Seit zehn Jahren kommen die ehemalige Trassenerbauer nach Zabakuck. Alle Gäste waren einst am Bau der „Erdgastrasse UdSSR“ beteiligt.

Von Mike Fleske 08.05.2016, 07:00

Zabakuck l Viel los war am Feiertag auf dem Gelände des Touristenzentrums in Zabakuck. Gäste aus Venezuela, Portugal, Dänemark Österreich, der Schweiz und allen Teilen Deutschlands tummelten sich auf dem Platz. „Es ist auch für uns nicht alltäglich“, befand Bärbel Höschel, Leiterin des Touristenzentrums Zabakuck. Grund für den Ansturm rund um den Zabakucker See war das 6. Trassentreffen in Zabakuck.

Die rund 400 Gäste waren am Bau der Gasleitungen vom Südural bis an die Westgrenze der damaligen Sowjetunion beteiligt. Anfang der 1980er Jahre wurde diese sogar bis nach Westeuropa ausgebaut. Es war das größte Bauprojekt der DDR. Mehrere Zehntausende waren Teil dieses Kults, sahen es als Chance an, dem Gewohnten zu entkommen und schlossen viele Freundschaften entlang der Trasse.

„Für Außenstehende ist es Nostalgie, für uns ist es ein Lebensgefühl“, sagt Olaf Münchow, der das sechste Trassentreffen in Zabakuck organisierte. Alle zwei Jahre sind die ehemaligen Trassenbauer seit 2006 in Zabakuck. „Wir haben hier beste Bedingungen und kommen gut mit Dauercampern und den Betreibern zurecht“, lobt Münchow. Viele der Besucher kommen zum wiederholten Mal zum Treffen nach Zabakuck.

„Klar, das ist ein echtes Pflichtprogramm“, sagt Ralf Jäger aus Burg. Der 56-Jährige begann 1986 im sibirischen Bada als Baumaschinenfahrer. Die Arbeit sei hart gewesen. Zwölf-Stunden-Schichten waren die Regel. Einer musste sich auf den Anderen verlassen können. Fern der Heimat entstanden Freundschaften für das Leben. Heute sind die Trassenbauer durch das Internet bestens vernetzt.

========

Zu lösende Aufgaben:
a) Wer organisierte laut dem Text über das Trassentreffen in Zabakuck das sechste Treffen?
b) Prüfe am Text über das Trassentreffen in Zabakuck, ob die folgenden Aussagen zutreffen. Antworte jeweils mit Ja oder Nein und zitiere die entscheidenden Worte des Textes.
(i) Die ehemaligen Trassenbauer treffen sich seit 2006 alle zwei Jahre in Zabakuck.
(ii) Ralf Jäger begann 1986 als Schweißer.
(iii) Der Bau der Gasleitungen war das größte Bauprojekt der DDR.
c) Gib aus dem Text über das Trassentreffen in Zabakuck den Teil wortgetreu wieder, der mit den Worten „Die rund 400“ einsetzt und mit „entlang der Trasse.“ schließt.

Einträge im Datensatz:
========

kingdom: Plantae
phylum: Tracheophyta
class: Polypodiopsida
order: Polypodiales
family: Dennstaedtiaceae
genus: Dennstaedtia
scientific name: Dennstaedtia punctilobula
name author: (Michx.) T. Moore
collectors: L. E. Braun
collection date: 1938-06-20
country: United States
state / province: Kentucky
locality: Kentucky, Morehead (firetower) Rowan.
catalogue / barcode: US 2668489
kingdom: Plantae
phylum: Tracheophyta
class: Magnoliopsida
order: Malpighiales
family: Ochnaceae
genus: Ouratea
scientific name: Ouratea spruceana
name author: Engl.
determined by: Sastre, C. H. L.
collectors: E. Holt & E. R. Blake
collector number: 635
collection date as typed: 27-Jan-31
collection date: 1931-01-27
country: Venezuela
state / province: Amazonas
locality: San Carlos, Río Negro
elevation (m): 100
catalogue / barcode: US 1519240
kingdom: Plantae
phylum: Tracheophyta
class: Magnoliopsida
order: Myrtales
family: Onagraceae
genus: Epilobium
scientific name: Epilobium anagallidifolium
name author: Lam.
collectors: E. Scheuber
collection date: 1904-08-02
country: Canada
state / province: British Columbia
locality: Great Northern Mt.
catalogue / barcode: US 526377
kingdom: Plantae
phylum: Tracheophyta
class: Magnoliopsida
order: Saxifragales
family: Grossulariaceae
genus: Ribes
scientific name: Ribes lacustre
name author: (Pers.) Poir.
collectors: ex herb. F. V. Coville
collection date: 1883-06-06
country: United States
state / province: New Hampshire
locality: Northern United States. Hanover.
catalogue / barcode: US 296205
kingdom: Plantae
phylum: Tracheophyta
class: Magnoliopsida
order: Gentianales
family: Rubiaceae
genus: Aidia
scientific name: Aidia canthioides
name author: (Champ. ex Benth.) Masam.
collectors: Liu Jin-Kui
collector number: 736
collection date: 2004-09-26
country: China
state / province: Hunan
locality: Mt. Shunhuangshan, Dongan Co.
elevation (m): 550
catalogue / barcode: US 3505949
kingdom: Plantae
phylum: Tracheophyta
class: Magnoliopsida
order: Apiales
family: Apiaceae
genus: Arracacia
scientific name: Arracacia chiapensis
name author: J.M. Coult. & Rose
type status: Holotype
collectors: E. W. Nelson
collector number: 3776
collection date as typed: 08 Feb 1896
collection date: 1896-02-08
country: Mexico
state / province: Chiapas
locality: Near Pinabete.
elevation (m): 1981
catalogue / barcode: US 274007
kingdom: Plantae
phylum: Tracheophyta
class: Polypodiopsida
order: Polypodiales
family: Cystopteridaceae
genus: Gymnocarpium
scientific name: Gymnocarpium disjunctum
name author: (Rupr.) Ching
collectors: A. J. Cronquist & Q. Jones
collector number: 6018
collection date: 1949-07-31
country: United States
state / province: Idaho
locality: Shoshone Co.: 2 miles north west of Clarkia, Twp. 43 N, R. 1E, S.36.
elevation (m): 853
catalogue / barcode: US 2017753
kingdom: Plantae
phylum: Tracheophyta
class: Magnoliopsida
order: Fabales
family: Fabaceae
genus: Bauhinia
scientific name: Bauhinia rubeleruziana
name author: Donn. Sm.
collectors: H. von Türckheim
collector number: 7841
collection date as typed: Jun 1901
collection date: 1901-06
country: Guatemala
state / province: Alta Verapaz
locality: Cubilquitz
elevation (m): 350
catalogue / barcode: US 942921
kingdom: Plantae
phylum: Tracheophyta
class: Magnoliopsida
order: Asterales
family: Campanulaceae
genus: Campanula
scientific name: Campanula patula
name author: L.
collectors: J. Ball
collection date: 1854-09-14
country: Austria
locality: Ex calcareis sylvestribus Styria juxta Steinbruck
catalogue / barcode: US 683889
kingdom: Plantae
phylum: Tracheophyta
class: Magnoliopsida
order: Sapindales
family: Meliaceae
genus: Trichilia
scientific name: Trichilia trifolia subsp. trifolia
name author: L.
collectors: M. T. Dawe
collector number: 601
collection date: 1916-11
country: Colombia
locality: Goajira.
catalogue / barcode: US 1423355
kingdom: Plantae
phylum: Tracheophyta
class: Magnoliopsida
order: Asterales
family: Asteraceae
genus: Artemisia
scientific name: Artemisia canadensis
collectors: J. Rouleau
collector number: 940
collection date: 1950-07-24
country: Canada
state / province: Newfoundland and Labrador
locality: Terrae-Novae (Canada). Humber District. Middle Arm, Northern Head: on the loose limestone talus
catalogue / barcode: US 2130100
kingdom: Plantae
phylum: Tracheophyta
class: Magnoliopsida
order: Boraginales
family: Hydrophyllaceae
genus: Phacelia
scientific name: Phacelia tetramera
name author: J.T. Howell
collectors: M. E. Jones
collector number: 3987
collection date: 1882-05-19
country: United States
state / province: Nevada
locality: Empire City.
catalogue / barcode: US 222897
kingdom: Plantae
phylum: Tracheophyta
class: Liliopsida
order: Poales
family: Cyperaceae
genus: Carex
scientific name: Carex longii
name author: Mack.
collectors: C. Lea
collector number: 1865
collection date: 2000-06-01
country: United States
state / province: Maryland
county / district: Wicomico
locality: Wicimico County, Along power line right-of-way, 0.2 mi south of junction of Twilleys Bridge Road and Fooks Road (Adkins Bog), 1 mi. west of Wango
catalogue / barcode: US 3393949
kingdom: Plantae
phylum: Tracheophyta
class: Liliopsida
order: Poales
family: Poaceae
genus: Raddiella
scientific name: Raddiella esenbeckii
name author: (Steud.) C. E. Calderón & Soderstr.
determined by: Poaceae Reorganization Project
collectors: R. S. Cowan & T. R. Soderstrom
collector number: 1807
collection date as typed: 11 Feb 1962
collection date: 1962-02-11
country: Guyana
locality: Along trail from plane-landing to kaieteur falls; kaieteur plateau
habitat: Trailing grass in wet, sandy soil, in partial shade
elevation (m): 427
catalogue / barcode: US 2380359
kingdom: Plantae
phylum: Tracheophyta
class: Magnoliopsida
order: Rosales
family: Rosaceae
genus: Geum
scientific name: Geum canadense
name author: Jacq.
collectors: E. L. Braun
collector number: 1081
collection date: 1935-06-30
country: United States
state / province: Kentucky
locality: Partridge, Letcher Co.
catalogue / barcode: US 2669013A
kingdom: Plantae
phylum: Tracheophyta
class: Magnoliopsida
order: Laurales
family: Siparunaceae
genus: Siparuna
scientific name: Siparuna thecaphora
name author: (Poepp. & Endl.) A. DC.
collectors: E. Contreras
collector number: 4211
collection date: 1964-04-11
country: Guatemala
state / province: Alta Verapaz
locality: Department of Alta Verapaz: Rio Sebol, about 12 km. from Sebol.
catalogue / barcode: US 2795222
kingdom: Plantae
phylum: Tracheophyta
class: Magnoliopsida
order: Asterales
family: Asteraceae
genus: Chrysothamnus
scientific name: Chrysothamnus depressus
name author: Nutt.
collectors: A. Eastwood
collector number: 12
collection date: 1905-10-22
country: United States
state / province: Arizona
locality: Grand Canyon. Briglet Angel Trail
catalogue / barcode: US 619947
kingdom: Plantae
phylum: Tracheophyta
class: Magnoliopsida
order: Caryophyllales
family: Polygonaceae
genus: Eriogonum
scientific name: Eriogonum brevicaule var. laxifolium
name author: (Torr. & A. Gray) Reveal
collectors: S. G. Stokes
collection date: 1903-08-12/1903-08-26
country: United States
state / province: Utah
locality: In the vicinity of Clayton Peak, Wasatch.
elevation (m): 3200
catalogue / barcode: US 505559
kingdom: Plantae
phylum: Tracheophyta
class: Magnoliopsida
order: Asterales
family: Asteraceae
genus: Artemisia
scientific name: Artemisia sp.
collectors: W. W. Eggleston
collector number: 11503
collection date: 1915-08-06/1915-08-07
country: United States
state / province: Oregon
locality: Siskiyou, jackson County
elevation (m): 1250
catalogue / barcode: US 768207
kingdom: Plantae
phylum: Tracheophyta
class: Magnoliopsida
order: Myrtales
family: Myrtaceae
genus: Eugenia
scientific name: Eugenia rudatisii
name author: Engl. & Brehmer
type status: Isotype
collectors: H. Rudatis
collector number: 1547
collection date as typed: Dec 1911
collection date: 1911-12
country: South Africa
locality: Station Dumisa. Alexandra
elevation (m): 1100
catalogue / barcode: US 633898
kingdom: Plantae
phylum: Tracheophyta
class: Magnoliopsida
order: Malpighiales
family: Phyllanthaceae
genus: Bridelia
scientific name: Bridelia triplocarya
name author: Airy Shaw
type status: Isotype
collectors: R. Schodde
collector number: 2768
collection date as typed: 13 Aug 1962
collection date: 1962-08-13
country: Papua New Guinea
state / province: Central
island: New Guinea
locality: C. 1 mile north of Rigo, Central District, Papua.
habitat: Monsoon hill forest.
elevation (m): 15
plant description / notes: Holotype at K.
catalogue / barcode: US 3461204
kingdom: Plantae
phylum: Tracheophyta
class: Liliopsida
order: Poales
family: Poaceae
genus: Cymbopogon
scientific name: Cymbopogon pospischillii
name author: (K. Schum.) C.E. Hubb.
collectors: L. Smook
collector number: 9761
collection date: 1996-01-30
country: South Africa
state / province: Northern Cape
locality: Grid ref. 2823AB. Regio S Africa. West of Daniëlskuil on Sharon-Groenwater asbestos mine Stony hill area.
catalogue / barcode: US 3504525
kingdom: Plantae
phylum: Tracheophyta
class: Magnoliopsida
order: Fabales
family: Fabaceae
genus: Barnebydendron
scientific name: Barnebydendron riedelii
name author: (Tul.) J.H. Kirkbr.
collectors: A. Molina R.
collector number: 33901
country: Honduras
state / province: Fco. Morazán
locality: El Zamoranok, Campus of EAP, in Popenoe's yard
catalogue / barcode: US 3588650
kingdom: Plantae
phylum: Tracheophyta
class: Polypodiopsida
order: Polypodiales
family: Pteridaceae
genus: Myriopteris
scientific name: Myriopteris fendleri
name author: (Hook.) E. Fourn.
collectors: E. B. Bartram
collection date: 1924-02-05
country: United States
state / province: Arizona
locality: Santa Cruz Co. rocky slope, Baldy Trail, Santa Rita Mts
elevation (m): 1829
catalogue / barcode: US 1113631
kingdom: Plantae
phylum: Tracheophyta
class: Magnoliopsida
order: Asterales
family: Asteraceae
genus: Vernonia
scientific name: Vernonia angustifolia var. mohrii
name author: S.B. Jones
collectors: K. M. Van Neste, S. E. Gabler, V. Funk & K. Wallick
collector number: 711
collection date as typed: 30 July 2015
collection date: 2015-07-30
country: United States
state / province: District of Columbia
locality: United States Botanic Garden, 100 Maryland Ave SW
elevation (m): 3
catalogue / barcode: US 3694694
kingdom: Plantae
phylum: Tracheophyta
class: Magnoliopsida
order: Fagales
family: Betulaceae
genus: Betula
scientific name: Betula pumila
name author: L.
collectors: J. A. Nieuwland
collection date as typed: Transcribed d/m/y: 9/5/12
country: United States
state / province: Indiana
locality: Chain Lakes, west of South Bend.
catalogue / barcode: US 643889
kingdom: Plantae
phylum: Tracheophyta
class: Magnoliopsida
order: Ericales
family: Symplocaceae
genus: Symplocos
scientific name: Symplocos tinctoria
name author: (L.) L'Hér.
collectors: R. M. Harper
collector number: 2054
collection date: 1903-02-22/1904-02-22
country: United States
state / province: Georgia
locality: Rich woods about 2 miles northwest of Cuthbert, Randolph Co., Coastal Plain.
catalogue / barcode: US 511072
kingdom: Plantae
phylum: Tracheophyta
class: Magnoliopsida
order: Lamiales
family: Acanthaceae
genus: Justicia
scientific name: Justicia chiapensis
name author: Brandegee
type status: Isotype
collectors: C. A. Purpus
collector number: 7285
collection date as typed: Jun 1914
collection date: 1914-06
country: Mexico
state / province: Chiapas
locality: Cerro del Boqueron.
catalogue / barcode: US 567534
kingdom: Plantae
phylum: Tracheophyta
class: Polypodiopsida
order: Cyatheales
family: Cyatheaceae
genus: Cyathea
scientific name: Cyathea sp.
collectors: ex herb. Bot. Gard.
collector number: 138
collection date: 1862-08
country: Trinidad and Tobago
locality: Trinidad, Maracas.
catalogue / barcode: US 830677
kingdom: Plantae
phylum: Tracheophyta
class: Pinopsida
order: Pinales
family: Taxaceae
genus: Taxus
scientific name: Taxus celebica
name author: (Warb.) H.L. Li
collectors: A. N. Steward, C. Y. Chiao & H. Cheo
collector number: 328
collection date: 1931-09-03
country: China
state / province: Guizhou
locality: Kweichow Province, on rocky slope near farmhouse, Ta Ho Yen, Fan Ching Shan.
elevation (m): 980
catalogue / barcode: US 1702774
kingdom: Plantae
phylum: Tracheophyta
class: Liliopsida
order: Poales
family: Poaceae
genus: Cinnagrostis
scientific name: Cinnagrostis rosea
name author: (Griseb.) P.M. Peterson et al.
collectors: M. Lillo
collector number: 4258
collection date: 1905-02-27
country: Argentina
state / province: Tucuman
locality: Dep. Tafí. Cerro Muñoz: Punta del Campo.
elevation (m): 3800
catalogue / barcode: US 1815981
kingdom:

========

Lösungen je Aufgabe:
a) Olaf Münchow organisierte das sechste Trassentreffen in Zabakuck.

b)
(i) Ja: „Alle zwei Jahre sind die ehemaligen Trassenbauer seit 2006 in Zabakuck.“
(ii) Nein: „Der 56-Jährige begann 1986 im sibirischen Bada als Baumaschinenfahrer.“
(iii) Ja: „Es war das größte Bauprojekt der DDR.“

c)
Die rund 400 Gäste waren am Bau der Gasleitungen vom Südural bis an die Westgrenze der damaligen Sowjetunion beteiligt. Anfang der 1980er Jahre wurde diese sogar bis nach Westeuropa ausgebaut. Es war das größte Bauprojekt der DDR. Mehrere Zehntausende waren Teil dieses Kults, sahen es als Chance an, dem Gewohnten zu entkommen und schlossen viele Freundschaften entlang der Trasse.